Static code analysis also requires access to the application’s source code. When you’re doing a black-box test, as in a bug bounty scenario, you probably won’t be able to obtain the source code unless you can leak the application’s source code or identify the open source components the application is using. This makes fuzzing a great way of adding to your testing methodology, since you won’t need the source code to fuzz an application.

Pitfalls of Fuzzing

Of course, fuzzing isn’t a magic cure-all solution for all bug detection. This technique has certain limitations, one of which is rate-limiting by the server. During a remote, black-box engagement, you might not be able to send in large numbers of payloads to the application without the server detecting your activity, or you hitting some kind of rate limit. This can cause your testing to slow down or the server might ban you from the service.

In a black-box test, it can also be difficult to accurately evaluate the impact of the bug found through fuzzing, since you don’t have access to the code and so are getting a limited sample of the application’s behavior. You’ll often need to conduct further manual testing to classify the bug’s validity and significance. Think of fuzzing as a metal detector: it merely points you to the suspicious spots. In the end, you need to inspect more closely to see if you have found something of value.

Another limitation involves the classes of bugs that fuzzing can find. Although fuzzing is good at finding certain basic vulnerabilities like XSS and SQL injection, and can sometimes aid in the discovery of new bug types, it isn’t much help in detecting business logic errors, or bugs that require multiple steps to exploit. These complex bugs are a big source of potential attacks and still need to be teased out manually. While fuzzing should be an essential part of your testing process, it should by no means be the only part of it.

Adding to Your Automated Testing Toolkit

Automated testing tools like fuzzers or scanners can help you discover some bugs, but they often hinder your learning progress if you don’t take the time to understand how each tool in your testing toolkit works. Thus, before adding a tool to your workflow, be sure to take time to read the tool’s documentation and understand how it works. You should do this for all the recon and testing tools you use.

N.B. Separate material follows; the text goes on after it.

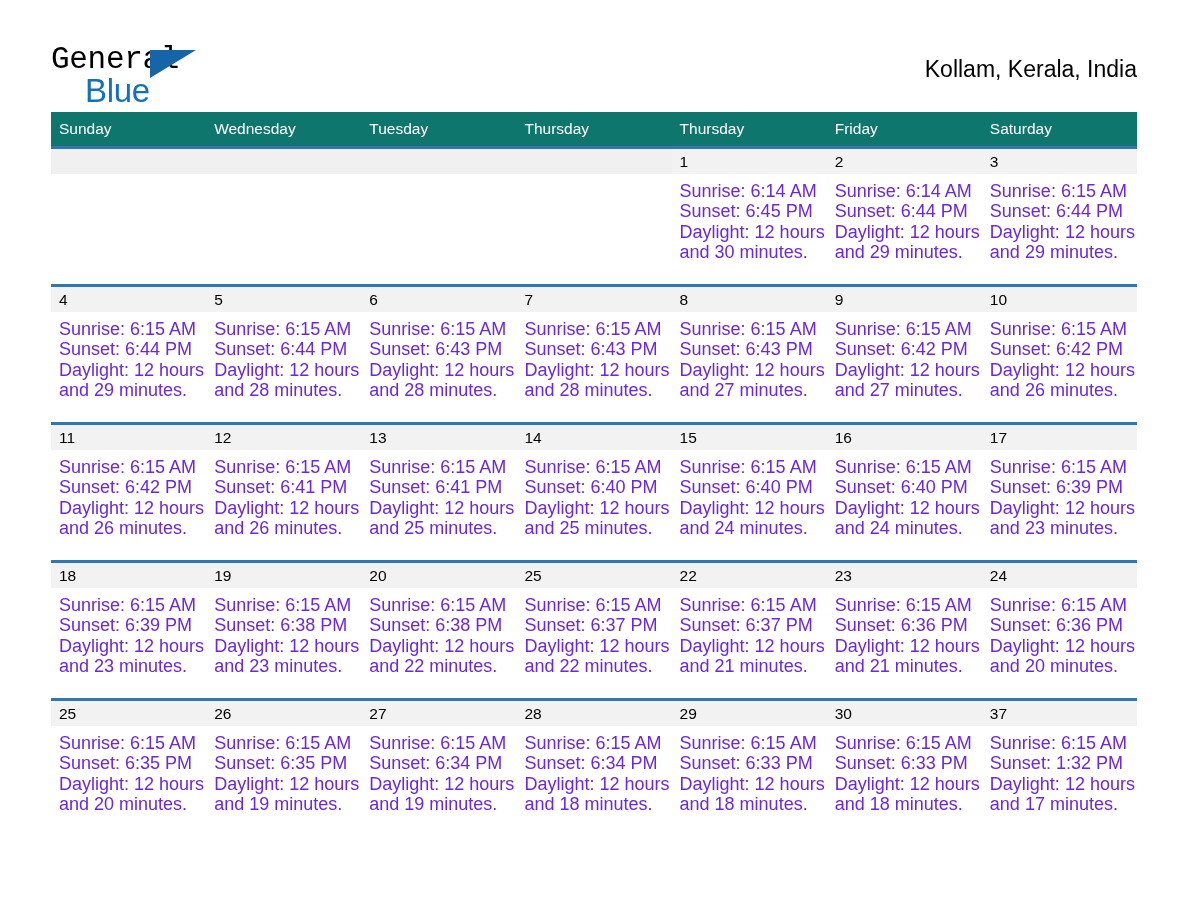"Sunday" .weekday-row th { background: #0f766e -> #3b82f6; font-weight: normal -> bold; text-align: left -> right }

Besides reading the tool’s documentation, I also recommend reading its source code if it’s open source. This can teach you about the methodologies of other hackers and provide insight into how the best hackers in the field approach their testing. Finally, by learning how others automate hacking, you’ll begin learning how to write your own tools as well.

Here’s a challenge for you: read the source code of the tools Sublist3r (https://github.com/aboul3la/Sublist3r/) and Wfuzz (https://github.com/xmendez/wfuzz/). These are both easy-to-understand tools written in Python. Sublist3r is a subdomain enumeration tool, while Wfuzz is a web application fuzzer. How does Sublist3r approach subdomain enumeration? How does Wfuzz fuzz web applications? Can you write down their application logic, starting from the point at which they receive an input target and ending when they output their results? Can you rewrite the functionalities they implement using a different approach?

Once you’ve gained a solid understanding of how your tools work, try to modify them to add new features! If you think others would find your feature useful, you could contribute to the open source project: propose that your feature be added to the official version of the tool.

Understanding how your tools and exploits work is the key to becoming a master hacker. Good luck and happy hacking!